I know there is not much real evidence for it, and I'm not personally a believer, but some people say the same thing about our own species. Not going back a half million years, but some say that some humans may have lived in cities and had relatively advanced (compared to stone age) technology before the last Ice Age, but we got knocked back so many times by natural disaster that we're only partially aware of the last 5-10,000 years of history.

Like I said, there's no evidence for it, but it's an interesting concept to think about, and it's not completely impossible.
 
^Seen. I tried to view it frame by frame, but it was very quick, in the end when the camera scanned that room with all the bodies.
 
Given that both Humans and cardassians had both been to the same planet (the one in Observer Effect, Enterprise), I'd say first contact with them came fairly early.

That's kinds odd, it would mean in TOS the Federation was in contact with an military dictatorship with an expansionist ideology and yet there was no mention of them in TOS era.

Europeans were aware of the existence of China and India for centuries before regular direct contact was established. Could not the same be true of the Federation and Cardassia?
 
From today's point of view, it is difficult to understand why any two cultures would choose to have close ties at all, across the interstellar gulf. Cultural exchange sounds too uninteresting when the cultures are so similar to begin with; the selling of booze and other curios transportable by the puny little freighters we witness would appear profoundly unprofitable. Unless there were a pressing military reason for the two entities to join their starfleets, I don't think species X would have too much to do with species Y especially if it already got alien-contact benefits from knowing species Z.

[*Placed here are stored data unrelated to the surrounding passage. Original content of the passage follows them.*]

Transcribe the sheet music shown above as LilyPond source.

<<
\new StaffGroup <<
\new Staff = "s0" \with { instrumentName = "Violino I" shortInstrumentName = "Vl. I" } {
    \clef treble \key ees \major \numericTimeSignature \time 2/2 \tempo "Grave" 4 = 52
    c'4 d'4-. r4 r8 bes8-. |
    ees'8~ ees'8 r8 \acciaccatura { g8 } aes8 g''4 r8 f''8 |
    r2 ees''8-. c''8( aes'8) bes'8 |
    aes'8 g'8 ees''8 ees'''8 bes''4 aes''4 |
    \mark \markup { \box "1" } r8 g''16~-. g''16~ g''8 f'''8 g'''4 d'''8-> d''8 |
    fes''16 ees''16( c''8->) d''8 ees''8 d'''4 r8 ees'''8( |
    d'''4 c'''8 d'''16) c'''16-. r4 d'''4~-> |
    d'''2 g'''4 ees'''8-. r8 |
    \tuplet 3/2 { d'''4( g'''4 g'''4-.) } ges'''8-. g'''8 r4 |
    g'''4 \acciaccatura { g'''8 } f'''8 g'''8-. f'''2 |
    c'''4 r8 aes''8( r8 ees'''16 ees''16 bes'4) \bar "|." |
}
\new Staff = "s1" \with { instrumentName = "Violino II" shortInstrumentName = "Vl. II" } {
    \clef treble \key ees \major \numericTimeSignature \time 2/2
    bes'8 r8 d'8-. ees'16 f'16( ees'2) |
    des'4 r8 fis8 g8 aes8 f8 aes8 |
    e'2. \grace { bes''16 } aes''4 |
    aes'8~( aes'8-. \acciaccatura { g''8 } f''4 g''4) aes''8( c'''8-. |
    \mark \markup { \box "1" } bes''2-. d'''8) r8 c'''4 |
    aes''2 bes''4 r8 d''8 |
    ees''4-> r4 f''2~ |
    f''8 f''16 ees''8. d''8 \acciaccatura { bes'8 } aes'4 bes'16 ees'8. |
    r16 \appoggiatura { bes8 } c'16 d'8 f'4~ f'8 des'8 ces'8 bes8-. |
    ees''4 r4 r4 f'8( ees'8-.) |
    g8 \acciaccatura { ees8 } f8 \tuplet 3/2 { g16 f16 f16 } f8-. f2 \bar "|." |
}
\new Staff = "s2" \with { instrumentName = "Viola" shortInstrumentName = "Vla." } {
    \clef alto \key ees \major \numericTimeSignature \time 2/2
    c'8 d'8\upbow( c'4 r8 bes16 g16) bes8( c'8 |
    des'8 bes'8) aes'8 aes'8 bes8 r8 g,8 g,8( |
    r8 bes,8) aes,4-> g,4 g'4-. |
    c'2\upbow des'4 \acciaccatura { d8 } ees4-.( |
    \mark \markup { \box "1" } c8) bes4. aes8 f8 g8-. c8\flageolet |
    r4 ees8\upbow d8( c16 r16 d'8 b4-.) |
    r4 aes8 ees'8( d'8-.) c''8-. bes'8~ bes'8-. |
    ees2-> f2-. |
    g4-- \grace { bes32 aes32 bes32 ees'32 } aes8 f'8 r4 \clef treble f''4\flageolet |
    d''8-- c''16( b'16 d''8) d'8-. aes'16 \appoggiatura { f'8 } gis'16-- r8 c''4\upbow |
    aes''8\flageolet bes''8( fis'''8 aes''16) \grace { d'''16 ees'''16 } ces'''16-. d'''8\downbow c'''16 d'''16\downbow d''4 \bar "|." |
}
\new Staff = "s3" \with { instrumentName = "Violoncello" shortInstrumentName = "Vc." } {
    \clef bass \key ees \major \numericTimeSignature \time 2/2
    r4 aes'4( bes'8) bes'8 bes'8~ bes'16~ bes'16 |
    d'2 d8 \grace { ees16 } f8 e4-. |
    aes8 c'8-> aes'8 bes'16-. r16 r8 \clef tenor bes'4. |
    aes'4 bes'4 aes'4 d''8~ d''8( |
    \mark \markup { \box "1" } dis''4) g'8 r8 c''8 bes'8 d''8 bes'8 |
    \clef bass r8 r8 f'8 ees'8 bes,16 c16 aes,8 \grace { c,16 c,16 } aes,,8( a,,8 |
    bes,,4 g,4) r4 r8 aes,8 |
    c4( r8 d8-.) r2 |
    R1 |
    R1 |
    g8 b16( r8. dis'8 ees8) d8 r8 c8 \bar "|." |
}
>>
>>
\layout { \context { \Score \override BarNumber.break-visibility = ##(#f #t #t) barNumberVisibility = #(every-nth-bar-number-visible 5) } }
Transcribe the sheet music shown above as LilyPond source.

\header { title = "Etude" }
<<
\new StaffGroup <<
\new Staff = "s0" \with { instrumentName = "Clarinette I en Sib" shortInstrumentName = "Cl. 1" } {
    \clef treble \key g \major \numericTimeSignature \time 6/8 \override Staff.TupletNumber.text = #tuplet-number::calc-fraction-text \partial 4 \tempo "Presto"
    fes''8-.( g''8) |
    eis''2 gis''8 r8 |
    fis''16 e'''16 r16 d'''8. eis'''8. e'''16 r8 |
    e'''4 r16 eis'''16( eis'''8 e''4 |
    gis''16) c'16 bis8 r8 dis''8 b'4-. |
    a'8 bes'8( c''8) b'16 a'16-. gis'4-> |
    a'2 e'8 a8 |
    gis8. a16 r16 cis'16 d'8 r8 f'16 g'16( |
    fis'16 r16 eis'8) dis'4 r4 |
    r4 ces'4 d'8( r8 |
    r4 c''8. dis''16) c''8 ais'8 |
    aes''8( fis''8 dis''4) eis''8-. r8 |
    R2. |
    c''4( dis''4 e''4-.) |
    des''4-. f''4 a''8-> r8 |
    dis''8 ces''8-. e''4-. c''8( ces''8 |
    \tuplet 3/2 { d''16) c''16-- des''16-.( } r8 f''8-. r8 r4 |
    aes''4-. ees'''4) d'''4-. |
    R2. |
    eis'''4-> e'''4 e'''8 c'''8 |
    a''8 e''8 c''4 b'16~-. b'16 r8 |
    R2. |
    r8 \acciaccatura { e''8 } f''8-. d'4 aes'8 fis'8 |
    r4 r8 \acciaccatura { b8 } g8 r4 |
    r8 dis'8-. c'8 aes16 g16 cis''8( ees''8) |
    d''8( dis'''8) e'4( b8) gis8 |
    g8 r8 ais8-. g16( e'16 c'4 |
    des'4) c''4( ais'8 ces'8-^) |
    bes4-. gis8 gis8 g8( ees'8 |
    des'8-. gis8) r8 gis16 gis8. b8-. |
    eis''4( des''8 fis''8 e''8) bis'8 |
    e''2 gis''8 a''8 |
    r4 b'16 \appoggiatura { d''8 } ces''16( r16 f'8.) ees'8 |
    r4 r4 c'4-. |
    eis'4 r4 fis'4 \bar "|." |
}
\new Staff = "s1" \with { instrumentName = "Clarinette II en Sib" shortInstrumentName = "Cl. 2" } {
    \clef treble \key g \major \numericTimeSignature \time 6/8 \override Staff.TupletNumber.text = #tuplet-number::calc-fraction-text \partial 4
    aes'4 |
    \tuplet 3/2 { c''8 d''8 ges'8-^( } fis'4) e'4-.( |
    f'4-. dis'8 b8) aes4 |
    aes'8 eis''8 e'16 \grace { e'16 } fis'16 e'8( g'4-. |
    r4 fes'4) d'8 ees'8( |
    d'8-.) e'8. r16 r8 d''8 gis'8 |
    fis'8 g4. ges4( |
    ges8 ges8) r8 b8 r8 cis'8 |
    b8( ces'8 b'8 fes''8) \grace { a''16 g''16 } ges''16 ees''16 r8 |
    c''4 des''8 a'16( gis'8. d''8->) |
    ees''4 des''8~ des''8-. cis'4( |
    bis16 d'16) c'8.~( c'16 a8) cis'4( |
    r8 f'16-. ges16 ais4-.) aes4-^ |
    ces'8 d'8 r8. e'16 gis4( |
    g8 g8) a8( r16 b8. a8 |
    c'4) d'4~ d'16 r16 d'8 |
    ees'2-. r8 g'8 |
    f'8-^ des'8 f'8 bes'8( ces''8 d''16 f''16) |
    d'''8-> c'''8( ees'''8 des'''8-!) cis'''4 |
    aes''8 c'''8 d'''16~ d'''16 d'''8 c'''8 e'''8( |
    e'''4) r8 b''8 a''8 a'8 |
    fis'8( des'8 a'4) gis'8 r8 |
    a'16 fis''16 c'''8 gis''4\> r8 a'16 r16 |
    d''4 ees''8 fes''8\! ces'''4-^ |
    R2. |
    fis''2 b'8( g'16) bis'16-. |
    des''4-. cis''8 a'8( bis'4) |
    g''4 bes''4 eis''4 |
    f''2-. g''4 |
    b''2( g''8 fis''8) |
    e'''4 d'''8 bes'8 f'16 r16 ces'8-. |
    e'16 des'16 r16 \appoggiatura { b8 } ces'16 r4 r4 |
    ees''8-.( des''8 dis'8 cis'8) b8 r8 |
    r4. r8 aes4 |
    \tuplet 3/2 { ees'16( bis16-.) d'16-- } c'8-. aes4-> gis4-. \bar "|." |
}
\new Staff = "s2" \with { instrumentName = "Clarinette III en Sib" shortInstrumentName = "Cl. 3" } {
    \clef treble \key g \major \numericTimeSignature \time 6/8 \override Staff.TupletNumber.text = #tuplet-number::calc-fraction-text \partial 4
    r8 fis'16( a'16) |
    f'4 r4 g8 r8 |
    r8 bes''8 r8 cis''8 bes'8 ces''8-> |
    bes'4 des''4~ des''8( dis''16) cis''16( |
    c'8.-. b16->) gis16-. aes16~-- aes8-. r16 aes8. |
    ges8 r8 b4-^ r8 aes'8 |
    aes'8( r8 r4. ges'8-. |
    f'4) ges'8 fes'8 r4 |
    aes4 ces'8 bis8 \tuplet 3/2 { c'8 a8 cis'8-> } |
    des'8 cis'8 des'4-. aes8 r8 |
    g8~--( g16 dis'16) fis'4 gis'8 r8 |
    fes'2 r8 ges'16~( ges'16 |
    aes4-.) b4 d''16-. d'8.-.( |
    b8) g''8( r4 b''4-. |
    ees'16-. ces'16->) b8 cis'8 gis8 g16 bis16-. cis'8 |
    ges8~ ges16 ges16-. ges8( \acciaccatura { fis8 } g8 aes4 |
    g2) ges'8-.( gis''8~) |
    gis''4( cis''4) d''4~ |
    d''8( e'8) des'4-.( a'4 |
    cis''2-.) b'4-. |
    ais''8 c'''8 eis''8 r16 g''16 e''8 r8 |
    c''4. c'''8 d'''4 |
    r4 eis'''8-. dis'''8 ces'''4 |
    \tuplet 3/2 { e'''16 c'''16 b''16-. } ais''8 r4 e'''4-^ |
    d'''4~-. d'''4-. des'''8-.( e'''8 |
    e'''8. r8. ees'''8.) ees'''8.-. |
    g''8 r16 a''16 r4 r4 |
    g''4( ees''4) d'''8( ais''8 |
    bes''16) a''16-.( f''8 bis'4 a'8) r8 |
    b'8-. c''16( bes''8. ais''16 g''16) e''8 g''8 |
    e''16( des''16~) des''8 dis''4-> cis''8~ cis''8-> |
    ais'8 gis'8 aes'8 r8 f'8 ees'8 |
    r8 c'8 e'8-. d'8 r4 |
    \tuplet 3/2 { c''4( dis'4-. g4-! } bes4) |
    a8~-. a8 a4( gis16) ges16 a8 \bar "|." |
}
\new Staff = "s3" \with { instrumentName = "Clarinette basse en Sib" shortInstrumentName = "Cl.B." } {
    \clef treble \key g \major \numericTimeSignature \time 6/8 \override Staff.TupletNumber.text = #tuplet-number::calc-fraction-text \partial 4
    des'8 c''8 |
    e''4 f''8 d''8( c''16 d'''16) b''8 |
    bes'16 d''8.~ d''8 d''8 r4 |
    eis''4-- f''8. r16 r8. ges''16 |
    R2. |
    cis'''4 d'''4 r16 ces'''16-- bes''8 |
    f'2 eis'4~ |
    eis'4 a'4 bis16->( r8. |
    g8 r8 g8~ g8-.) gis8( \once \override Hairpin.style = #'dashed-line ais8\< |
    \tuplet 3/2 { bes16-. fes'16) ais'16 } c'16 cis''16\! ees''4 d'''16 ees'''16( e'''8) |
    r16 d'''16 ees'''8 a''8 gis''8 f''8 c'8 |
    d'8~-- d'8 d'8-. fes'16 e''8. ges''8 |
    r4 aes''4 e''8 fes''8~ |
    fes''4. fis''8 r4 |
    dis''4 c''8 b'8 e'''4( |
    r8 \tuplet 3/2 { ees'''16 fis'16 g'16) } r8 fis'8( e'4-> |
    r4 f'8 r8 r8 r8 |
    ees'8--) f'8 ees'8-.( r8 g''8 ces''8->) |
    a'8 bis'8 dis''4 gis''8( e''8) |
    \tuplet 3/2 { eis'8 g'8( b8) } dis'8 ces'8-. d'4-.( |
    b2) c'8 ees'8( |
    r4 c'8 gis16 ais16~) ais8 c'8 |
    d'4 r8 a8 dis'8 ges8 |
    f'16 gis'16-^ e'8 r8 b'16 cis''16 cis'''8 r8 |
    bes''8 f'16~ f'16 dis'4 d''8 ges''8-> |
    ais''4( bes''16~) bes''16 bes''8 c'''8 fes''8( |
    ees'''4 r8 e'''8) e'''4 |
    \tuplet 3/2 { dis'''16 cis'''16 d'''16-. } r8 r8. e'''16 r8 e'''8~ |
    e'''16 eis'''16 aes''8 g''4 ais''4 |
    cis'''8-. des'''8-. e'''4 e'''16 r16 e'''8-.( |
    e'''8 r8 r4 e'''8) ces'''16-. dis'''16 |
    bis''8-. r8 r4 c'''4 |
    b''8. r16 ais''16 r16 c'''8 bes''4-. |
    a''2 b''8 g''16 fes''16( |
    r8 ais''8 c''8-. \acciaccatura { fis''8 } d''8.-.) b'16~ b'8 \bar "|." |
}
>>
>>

Even in Trek, serious state-level contact probably is something you do when you can afford to, not something you strive to do for profit. Private parties might do small-scale business like Quark's tulaberry wine thing - but in political terms, just knowing Cardassia would not be sufficient cause for admitting to knowing Cardassia.

Timo Saloniemi
 
Despite what Star Trek says, space is freaking huge. I could easily see isolated incidents of meeting Cardassians for decades or centuries prior to the 'official' first contact with the Cardassian Union.